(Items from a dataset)

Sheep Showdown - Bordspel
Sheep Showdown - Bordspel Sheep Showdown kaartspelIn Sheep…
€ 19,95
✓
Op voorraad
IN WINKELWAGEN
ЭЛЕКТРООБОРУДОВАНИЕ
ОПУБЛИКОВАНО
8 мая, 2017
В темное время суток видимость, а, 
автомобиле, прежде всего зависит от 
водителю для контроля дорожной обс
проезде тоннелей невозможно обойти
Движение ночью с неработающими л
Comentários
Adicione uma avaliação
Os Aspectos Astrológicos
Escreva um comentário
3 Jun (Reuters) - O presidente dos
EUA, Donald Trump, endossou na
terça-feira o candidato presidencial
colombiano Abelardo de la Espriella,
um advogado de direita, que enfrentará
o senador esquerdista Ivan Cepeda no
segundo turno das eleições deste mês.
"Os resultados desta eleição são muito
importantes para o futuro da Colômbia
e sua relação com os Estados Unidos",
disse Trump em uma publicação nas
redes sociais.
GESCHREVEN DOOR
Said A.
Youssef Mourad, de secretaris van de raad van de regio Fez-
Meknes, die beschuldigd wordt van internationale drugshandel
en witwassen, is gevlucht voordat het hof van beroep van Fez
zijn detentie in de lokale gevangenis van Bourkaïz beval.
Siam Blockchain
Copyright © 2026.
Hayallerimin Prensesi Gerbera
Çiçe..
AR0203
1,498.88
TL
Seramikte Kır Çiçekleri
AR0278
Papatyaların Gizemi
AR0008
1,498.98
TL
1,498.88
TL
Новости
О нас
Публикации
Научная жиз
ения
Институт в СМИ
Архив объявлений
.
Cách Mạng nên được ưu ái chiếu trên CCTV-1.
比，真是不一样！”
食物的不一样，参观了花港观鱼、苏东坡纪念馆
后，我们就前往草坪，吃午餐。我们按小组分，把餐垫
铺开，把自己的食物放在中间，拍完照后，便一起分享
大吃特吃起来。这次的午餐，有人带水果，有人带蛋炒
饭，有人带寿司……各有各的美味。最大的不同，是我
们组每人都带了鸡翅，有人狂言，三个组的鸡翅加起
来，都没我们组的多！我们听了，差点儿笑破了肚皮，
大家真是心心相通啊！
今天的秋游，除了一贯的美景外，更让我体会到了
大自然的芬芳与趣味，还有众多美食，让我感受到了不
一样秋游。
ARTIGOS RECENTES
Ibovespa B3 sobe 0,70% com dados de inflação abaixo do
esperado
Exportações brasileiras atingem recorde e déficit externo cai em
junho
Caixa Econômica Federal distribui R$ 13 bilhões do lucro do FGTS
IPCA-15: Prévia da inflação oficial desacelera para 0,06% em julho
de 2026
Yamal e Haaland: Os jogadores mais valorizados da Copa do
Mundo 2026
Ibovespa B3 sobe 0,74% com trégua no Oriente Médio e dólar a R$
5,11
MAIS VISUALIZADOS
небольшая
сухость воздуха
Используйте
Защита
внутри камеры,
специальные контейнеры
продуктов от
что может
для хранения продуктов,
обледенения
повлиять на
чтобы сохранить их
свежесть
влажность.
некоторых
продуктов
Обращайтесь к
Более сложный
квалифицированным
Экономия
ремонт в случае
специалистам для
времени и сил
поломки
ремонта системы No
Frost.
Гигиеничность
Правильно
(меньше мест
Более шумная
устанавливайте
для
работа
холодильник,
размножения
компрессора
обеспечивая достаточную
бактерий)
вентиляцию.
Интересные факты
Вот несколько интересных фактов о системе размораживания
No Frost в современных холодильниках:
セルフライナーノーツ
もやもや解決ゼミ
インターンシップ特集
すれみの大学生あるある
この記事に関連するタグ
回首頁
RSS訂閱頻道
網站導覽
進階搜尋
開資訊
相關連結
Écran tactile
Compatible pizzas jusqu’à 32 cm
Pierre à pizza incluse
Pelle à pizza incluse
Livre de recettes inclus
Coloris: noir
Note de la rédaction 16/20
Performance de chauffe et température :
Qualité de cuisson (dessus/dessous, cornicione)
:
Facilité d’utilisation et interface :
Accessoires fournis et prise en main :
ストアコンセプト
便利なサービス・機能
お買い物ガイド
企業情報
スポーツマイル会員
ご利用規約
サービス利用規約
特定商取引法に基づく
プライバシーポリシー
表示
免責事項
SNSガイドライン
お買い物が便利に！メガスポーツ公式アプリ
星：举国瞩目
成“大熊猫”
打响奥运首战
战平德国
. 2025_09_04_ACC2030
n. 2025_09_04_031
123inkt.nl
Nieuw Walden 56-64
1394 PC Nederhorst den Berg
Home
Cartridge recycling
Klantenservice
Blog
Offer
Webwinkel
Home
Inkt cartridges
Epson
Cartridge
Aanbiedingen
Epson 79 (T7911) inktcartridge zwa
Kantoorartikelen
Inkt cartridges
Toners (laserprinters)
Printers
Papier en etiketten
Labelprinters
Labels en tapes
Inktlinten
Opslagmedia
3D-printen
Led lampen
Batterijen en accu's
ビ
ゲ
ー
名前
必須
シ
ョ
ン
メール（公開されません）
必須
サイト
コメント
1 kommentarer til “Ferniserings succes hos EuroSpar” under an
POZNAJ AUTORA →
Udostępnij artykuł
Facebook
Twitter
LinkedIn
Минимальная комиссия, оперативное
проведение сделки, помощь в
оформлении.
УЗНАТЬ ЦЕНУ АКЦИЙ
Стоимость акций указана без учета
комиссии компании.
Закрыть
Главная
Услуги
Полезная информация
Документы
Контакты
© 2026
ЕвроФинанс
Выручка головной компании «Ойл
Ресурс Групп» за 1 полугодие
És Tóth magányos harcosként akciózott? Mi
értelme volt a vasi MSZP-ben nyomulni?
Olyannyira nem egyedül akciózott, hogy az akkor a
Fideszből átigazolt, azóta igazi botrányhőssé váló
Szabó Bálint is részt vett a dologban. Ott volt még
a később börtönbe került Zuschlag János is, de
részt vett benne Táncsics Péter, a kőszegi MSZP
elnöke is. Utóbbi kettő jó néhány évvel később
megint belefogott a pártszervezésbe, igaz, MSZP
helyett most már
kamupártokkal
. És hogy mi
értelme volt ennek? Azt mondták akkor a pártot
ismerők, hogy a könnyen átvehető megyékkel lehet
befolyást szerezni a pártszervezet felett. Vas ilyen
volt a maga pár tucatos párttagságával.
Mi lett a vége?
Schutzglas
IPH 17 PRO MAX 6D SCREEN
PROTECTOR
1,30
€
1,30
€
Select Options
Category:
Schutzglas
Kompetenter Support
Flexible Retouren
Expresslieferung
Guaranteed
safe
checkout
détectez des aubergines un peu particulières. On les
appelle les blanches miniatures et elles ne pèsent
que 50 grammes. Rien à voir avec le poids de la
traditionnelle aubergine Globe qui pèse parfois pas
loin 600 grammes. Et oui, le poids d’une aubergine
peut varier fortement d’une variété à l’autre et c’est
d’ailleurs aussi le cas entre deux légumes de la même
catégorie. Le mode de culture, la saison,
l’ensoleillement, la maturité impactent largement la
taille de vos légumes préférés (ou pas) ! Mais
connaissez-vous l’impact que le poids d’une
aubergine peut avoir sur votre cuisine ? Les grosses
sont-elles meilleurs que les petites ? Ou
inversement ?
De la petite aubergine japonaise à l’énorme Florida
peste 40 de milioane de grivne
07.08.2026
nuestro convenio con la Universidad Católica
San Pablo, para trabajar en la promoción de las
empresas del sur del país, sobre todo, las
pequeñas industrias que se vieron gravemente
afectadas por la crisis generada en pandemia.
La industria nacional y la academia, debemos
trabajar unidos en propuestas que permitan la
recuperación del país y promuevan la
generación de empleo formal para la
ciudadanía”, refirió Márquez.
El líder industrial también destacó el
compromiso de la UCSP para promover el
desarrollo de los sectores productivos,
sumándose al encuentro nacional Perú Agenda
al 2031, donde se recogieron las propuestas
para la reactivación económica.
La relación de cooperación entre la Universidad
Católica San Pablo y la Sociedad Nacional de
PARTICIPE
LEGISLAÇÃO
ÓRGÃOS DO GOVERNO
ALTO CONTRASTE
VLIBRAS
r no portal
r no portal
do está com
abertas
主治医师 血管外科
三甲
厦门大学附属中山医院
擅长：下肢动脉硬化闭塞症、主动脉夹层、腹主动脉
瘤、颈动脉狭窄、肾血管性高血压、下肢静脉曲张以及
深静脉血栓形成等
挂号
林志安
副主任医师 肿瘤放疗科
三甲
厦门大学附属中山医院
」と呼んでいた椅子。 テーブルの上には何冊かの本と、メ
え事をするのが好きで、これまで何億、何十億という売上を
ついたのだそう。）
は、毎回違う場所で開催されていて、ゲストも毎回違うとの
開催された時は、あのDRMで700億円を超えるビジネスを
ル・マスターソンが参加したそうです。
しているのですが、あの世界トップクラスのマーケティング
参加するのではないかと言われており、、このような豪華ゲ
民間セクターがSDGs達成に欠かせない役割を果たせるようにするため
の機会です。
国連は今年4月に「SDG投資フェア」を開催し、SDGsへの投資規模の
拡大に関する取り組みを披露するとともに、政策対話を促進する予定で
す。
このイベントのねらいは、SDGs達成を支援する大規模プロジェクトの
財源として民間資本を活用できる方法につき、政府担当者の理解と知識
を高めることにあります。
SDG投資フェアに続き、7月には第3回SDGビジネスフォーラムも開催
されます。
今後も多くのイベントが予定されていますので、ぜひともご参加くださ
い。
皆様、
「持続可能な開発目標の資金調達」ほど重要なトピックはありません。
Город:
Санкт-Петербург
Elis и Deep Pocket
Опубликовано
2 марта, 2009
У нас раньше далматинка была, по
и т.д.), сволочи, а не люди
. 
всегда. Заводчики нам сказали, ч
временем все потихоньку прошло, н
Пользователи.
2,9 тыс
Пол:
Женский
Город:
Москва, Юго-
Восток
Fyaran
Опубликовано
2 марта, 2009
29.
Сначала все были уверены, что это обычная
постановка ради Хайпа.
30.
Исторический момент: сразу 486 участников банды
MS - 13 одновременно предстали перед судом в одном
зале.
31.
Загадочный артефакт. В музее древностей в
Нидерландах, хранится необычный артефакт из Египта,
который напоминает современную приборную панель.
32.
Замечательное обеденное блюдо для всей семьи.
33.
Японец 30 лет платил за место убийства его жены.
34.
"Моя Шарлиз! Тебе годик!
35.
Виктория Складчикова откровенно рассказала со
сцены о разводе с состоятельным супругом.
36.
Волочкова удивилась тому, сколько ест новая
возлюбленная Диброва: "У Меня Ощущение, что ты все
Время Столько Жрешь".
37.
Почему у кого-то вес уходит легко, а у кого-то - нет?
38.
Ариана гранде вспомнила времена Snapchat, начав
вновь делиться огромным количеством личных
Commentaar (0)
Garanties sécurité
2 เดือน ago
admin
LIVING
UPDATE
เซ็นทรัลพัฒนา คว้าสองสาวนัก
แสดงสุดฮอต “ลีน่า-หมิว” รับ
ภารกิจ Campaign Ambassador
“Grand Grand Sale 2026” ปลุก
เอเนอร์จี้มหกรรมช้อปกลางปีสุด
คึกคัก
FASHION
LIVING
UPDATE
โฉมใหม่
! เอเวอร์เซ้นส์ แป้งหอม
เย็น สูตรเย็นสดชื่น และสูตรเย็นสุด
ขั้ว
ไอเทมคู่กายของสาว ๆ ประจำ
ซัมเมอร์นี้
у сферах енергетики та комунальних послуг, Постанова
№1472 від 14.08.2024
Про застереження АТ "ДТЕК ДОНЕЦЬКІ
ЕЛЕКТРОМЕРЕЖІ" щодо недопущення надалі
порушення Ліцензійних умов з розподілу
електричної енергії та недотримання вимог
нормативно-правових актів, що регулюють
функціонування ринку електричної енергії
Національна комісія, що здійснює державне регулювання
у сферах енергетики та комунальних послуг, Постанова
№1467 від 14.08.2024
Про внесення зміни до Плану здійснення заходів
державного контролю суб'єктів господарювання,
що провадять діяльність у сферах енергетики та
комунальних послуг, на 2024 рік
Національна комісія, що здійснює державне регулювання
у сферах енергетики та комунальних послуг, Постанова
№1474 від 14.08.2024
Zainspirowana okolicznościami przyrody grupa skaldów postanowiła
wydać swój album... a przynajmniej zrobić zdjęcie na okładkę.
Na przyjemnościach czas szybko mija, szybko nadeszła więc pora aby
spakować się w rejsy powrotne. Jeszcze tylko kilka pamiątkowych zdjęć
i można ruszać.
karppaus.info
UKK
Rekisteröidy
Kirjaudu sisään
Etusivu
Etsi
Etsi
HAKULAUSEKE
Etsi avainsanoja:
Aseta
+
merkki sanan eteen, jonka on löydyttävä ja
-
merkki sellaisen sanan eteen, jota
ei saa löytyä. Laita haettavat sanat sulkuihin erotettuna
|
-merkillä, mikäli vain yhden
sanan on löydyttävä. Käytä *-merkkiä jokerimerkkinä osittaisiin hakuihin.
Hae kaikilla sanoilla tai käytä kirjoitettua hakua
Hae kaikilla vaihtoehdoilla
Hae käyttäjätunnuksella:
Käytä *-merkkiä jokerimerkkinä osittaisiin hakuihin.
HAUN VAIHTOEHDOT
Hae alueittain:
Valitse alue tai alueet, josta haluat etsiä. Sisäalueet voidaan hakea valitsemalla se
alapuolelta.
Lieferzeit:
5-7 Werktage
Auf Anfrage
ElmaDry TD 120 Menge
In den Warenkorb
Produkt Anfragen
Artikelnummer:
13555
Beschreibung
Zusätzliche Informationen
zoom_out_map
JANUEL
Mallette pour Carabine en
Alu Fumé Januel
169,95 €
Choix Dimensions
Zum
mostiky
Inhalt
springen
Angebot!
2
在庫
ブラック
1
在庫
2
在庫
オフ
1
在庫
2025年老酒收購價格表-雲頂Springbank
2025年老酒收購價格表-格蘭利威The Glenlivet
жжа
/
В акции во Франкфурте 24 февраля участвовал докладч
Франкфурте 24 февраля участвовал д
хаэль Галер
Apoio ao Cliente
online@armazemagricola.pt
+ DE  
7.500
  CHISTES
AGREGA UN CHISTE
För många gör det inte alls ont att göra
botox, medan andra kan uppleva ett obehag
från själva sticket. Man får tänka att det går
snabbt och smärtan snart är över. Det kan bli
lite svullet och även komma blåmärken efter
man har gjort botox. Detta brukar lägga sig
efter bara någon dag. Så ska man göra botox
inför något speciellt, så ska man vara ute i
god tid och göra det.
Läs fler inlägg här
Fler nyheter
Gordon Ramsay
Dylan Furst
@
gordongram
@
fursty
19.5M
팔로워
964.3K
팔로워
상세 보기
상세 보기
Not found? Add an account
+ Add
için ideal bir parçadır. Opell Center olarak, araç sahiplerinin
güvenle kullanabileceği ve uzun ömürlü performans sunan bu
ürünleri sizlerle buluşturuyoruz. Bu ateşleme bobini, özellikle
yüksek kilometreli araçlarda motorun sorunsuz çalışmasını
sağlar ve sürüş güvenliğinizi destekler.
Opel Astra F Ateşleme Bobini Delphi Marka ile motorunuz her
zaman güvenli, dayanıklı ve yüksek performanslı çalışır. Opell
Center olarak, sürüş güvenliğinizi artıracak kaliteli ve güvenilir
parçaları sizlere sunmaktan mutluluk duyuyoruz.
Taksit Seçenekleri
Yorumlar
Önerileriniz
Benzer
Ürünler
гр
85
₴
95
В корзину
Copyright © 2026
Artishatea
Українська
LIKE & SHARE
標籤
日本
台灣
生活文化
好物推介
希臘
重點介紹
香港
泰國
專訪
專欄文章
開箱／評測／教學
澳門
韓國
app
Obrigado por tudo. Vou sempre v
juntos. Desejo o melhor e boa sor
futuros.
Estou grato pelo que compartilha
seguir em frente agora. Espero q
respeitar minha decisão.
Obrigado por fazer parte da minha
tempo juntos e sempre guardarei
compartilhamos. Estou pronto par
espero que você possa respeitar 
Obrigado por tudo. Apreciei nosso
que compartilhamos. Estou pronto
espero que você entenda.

▸ ACTION ITEM:
From the entries, copy every line in which the string "később" can be found.

▸ EXERCISE ANSWER:
a később börtönbe került Zuschlag János is, de
elnöke is. Utóbbi kettő jó néhány évvel később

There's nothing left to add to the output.